Lahan seluas 6.400 meter persegi milik Balai Wilayah Sungai (BWS) Sumatera V, masih dalam tahap pembersihan, disiapkan untuk 37 unit Huntara bagi korban bencana yang hingga kini masih bertahan dalam ketidakpastian.
“Huntara ini bukan sekadar bangunan, tapi tempat sementara untuk memulihkan martabat dan harapan warga,” ujar Andri Satria Masri, saat ditemui Wartawan fajarsumbar.com di sela peringatan Hari Jadi ke-193 Padang Pariaman di Hall Kantor Bupati, Parik Malintang, Minggu (11/1/2026).

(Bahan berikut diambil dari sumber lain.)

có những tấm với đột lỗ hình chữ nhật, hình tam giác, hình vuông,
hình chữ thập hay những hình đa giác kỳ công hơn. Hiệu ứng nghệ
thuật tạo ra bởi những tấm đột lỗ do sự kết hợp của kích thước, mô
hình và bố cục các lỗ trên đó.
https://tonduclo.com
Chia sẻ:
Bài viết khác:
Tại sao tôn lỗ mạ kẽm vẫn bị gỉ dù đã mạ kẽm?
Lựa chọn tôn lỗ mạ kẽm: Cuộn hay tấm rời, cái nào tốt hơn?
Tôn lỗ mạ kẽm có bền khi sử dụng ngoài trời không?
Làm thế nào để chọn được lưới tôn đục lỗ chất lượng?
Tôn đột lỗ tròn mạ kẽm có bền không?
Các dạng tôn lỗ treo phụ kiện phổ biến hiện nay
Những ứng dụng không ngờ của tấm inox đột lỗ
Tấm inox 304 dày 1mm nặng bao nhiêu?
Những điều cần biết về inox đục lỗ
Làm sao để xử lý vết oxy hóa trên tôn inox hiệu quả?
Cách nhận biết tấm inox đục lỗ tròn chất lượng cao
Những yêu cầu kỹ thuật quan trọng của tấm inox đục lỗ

Ia menjelaskan, Huntara akan ditempati minimal enam bulan dan maksimal satu tahun. Namun, keterbatasan status lahan menjadi tantangan serius.
Lahan Huntara di Asam Pulau, kata Andri Satria Masri, yang merupakan aset PLN tidak dapat digunakan selamanya. Sementara lahan di Talao Mundam yang juga dibawah kendali BWS Sumatera tersebut, masih diupayakan agar dapat dimiliki atau dialihkan untuk kepentingan warga terdampak.
“Jika tidak memungkinkan, pemerintah daerah akan mencari lokasi lain yang benar-benar bisa menjadi milik warga,” tegasnya.
Di tengah keterbatasan dan luka pascabencana, pembangunan Huntara menjadi simbol perlawanan terhadap keputusasaan.
"Dana pembangunan Huntara langsung dibawah kendali BNPB Pusat, kita di daerah sebagai memfasilitasi kelayakan lokasi lahan" ucap Andri.
Padang Pariaman perlahan bangkit. Menata puing, merajut harapan, dan memastikan warganya tak berjalan sendirian menuju masa depan.(saco).